- WORK REQUIRED -
Please copy the lines below exactly, from the first one through the line showing "cells of colorectal".

- MATERIAL PROVIDED -

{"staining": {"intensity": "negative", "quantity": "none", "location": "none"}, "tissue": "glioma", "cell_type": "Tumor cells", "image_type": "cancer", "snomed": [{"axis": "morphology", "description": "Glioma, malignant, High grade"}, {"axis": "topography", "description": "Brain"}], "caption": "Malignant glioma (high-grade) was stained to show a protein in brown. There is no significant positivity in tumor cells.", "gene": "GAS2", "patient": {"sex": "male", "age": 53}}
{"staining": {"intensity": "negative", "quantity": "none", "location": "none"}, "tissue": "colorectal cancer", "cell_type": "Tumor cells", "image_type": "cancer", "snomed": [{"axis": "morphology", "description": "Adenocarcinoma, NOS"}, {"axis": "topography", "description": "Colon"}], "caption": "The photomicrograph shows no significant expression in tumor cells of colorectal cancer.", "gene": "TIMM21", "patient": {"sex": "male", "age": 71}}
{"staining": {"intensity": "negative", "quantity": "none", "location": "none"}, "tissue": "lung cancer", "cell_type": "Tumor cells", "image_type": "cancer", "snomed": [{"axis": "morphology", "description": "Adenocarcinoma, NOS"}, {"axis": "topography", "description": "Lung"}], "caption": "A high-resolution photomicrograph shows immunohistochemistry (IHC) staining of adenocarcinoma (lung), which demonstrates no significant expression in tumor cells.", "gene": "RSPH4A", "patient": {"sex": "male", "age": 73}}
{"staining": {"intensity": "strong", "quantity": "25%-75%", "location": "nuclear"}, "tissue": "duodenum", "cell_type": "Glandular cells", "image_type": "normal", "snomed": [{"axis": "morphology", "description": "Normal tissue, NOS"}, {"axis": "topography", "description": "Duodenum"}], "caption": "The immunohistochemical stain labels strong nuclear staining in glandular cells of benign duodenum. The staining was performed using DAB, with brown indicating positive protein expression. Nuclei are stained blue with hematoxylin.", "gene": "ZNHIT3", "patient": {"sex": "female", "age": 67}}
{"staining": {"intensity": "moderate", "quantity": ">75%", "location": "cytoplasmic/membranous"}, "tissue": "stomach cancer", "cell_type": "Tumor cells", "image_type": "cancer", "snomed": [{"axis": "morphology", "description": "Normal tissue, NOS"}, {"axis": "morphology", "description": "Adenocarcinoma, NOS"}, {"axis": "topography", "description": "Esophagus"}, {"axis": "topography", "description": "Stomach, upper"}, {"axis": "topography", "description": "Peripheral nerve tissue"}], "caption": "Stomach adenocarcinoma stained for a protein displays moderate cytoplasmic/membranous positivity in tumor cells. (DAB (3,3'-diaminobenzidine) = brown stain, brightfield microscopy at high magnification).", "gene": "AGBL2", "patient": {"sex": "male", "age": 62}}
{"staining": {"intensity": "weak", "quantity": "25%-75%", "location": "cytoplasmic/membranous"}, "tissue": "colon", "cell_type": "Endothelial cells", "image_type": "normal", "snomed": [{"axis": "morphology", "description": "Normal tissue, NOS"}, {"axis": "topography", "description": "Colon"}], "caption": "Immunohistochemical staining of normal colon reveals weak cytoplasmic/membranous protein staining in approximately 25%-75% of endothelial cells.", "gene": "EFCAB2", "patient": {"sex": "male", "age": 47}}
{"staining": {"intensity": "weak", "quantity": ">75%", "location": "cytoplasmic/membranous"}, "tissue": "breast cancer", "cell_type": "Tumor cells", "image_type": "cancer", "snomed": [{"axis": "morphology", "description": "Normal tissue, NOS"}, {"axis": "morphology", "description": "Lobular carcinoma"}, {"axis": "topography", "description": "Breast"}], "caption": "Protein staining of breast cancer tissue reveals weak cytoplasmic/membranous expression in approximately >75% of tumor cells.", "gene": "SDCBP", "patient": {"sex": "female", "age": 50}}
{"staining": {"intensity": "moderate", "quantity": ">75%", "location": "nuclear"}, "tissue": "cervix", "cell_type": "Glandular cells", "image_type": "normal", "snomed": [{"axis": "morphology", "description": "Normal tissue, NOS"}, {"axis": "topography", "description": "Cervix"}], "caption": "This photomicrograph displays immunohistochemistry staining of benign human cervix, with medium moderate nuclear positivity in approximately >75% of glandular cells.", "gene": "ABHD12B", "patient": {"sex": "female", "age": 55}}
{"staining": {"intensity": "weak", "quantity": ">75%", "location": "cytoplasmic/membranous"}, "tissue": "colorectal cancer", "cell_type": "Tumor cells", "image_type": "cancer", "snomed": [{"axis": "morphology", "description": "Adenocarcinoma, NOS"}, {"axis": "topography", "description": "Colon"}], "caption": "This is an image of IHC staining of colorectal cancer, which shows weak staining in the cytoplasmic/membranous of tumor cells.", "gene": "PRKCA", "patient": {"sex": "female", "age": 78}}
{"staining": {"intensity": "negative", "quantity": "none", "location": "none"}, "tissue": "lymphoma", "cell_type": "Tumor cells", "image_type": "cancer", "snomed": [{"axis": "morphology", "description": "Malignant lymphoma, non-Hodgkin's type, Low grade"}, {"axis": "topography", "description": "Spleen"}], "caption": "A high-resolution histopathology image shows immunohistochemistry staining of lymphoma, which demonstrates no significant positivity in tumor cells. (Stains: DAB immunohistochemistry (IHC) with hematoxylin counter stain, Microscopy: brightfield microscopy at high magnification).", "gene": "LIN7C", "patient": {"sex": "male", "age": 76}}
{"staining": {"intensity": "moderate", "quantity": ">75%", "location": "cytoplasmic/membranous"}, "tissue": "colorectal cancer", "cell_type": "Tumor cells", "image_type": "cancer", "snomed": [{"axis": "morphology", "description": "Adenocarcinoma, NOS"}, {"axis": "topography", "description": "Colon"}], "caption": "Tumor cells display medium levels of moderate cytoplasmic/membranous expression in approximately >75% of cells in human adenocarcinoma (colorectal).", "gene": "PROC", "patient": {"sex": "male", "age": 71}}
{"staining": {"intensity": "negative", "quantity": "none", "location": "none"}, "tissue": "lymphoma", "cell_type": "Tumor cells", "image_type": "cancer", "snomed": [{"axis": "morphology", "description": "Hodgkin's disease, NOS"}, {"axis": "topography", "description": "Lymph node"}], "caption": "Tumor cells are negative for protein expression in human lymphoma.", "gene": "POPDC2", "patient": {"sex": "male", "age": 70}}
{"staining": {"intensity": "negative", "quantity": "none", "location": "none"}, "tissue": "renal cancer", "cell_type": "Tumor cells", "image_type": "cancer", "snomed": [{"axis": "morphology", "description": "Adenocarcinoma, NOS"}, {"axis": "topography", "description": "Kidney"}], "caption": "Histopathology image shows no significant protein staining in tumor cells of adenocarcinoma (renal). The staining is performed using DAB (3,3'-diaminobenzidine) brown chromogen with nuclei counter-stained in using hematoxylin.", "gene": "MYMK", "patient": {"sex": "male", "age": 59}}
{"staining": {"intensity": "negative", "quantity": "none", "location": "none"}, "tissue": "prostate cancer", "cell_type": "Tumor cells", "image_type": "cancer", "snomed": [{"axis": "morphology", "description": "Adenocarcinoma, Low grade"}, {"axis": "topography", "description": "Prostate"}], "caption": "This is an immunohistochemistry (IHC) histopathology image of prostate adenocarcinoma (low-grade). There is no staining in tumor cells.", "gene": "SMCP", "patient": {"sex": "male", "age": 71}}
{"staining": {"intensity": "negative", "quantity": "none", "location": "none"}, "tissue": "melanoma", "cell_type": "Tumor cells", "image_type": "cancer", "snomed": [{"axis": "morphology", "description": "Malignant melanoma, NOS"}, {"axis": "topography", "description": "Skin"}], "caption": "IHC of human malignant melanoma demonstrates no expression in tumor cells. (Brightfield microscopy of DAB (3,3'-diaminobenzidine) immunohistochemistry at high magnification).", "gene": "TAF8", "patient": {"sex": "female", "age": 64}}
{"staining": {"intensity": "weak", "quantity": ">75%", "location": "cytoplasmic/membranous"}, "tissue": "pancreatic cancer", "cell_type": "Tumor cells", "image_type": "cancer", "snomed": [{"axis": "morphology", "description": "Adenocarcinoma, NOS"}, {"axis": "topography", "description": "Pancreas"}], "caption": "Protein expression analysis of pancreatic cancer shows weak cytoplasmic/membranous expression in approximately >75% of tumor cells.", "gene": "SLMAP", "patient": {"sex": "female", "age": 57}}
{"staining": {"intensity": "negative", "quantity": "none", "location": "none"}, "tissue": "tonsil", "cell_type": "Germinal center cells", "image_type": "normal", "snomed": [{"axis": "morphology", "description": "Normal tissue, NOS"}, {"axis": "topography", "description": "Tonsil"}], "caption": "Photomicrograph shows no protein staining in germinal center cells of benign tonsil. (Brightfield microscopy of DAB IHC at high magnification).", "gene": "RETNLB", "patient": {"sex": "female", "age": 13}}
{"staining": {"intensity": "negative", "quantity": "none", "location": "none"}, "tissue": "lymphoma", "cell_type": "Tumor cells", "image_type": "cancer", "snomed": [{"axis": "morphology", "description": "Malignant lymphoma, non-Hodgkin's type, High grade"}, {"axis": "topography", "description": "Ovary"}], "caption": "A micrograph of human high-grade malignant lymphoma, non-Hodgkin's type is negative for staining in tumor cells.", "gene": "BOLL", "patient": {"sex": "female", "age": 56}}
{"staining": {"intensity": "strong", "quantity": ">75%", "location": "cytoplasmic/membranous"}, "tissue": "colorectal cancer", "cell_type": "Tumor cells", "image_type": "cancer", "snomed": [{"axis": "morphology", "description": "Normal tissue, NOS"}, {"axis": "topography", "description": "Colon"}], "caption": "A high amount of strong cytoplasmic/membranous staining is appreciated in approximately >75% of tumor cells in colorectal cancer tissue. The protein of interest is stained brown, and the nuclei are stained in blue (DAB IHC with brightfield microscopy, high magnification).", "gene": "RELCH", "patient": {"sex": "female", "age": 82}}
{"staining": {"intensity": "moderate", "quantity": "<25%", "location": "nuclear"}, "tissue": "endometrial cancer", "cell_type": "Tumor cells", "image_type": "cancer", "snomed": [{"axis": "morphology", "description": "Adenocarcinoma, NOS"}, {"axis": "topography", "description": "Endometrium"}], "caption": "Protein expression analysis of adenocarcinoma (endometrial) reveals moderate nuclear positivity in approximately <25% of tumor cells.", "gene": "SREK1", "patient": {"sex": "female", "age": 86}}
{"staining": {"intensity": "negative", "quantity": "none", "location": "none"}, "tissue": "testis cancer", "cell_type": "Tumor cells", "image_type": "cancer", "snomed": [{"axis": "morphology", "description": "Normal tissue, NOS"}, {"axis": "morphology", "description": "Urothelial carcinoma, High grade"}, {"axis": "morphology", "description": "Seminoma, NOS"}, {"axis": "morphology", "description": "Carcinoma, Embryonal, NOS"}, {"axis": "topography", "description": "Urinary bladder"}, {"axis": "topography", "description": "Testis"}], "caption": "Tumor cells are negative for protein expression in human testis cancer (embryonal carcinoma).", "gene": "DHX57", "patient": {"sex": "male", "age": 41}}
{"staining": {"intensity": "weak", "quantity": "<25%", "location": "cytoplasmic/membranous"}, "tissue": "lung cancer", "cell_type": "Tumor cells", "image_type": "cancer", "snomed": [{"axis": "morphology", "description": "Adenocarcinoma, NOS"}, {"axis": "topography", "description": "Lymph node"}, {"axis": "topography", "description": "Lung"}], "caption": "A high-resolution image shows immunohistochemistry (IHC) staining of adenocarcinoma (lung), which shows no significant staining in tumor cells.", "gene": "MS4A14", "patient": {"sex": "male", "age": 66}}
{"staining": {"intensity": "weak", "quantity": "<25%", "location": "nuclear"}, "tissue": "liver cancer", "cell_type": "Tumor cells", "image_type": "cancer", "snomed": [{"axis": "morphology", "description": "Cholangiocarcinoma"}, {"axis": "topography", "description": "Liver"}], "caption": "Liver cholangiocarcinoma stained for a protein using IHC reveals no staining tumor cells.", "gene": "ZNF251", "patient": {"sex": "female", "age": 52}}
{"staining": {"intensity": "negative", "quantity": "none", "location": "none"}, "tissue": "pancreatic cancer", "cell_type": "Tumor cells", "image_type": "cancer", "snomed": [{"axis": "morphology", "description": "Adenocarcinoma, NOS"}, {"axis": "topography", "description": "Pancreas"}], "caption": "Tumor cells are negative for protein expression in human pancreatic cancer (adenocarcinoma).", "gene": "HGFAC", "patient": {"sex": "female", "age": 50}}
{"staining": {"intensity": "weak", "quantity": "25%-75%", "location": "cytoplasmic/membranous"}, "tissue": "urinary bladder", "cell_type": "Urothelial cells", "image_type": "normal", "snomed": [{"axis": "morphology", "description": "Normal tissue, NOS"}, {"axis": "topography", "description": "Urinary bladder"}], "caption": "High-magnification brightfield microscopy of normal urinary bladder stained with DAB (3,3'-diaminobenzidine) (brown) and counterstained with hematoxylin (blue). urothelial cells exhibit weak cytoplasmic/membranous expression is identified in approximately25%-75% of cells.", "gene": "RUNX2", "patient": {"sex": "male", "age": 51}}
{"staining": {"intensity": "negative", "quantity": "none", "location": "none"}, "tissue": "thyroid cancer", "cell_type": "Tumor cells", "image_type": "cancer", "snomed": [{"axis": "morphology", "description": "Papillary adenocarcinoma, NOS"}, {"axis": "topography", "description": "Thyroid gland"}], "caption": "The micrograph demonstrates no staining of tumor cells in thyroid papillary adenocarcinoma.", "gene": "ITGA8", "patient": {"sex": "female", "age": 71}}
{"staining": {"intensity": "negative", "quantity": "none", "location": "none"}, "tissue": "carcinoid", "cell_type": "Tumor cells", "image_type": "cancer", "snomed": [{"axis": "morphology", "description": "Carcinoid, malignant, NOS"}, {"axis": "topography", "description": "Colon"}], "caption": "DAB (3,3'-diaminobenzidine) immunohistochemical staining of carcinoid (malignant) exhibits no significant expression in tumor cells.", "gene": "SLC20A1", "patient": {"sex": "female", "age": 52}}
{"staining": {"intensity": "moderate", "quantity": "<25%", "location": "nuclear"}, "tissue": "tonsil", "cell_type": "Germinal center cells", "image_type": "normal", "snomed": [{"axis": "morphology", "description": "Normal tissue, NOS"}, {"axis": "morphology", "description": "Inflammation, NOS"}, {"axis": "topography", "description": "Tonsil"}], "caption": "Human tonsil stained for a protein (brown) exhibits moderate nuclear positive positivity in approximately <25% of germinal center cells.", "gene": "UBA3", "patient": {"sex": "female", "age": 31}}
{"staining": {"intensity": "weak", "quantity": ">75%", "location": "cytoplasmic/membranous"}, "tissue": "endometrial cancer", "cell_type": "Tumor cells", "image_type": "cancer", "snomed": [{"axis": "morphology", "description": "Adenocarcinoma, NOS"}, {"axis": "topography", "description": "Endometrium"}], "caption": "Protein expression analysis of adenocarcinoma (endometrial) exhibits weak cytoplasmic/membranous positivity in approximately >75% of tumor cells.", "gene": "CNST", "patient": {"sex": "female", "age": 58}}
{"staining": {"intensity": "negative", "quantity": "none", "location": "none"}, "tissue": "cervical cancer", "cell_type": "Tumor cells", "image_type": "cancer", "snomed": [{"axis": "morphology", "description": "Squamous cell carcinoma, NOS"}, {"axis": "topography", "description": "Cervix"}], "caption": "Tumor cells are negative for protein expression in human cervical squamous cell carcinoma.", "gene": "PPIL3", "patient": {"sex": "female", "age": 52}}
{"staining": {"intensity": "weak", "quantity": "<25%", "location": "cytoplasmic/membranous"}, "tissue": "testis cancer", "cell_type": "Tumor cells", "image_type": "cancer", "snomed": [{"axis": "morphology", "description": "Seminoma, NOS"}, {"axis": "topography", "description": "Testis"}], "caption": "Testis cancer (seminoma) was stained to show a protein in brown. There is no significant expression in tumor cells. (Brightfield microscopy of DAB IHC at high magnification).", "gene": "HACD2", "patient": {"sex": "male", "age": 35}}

- ANSWER AREA -
{"staining": {"intensity": "negative", "quantity": "none", "location": "none"}, "tissue": "glioma", "cell_type": "Tumor cells", "image_type": "cancer", "snomed": [{"axis": "morphology", "description": "Glioma, malignant, High grade"}, {"axis": "topography", "description": "Brain"}], "caption": "Malignant glioma (high-grade) was stained to show a protein in brown. There is no significant positivity in tumor cells.", "gene": "GAS2", "patient": {"sex": "male", "age": 53}}
{"staining": {"intensity": "negative", "quantity": "none", "location": "none"}, "tissue": "colorectal cancer", "cell_type": "Tumor cells", "image_type": "cancer", "snomed": [{"axis": "morphology", "description": "Adenocarcinoma, NOS"}, {"axis": "topography", "description": "Colon"}], "caption": "The photomicrograph shows no significant expression in tumor cells of colorectal cancer.", "gene": "TIMM21", "patient": {"sex": "male", "age": 71}}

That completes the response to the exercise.